* _YOUR INSTRUCTIONS_:
Your answer should be a number only: the count of lines in the following entries that contain "оптового".

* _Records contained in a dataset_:
- - - -
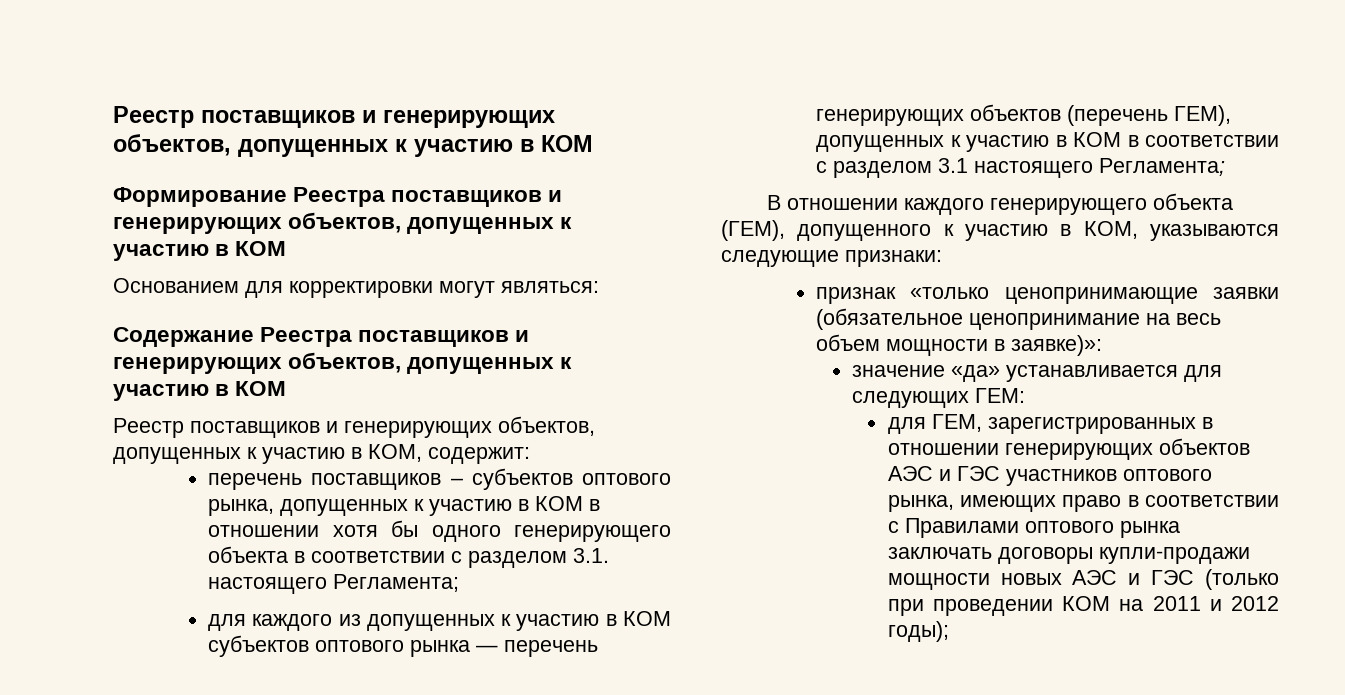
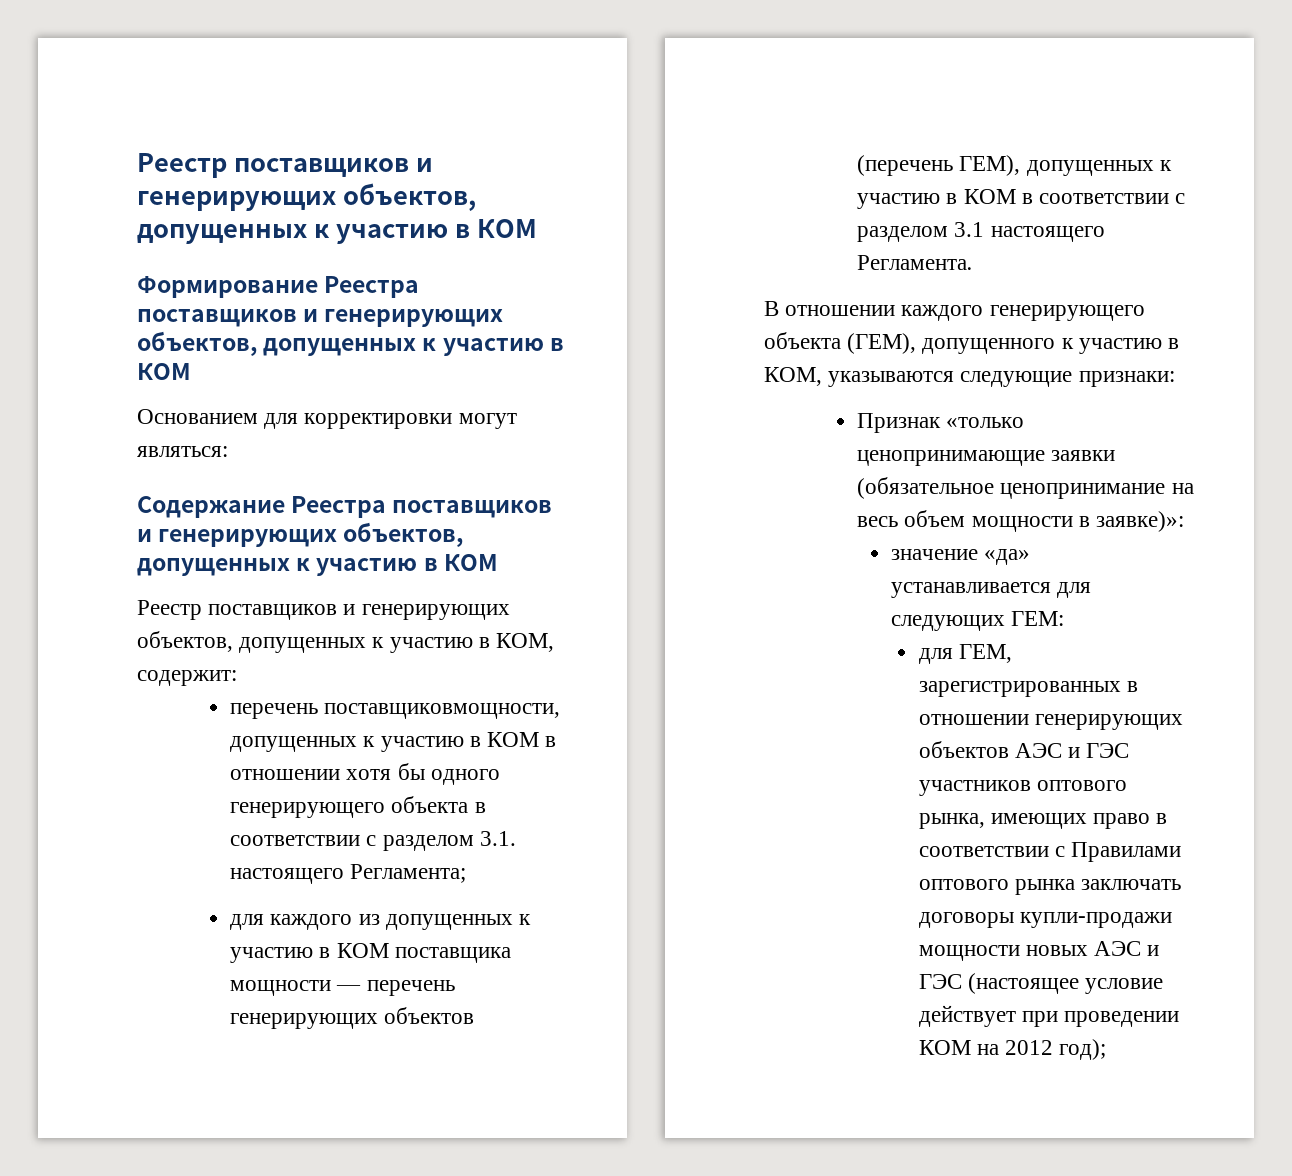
[311,468,671,490] [208,499,275,516] поставщиков – субъектов оптового рынка, -> [324,703,561,719] поставщиковмощности,
[208,635,471,657] субъектов оптового рынка -> [394,947,511,963] [230,980,332,996] поставщика мощности
[1099,158,1226,176] Регламента; -> [857,255,974,270] Регламента.
[816,287,897,304] признак -> [857,413,942,433] Признак
[1205,569,1279,590] (только -> [967,973,1164,994] [918,1005,1016,1027] (настоящее условие действует
[1152,596,1279,611] [887,621,949,642] 2011 и 2012 годы); -> [1005,1039,1107,1060] 2012 год);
- - - -
* _REPLY TO THE TASK_:
2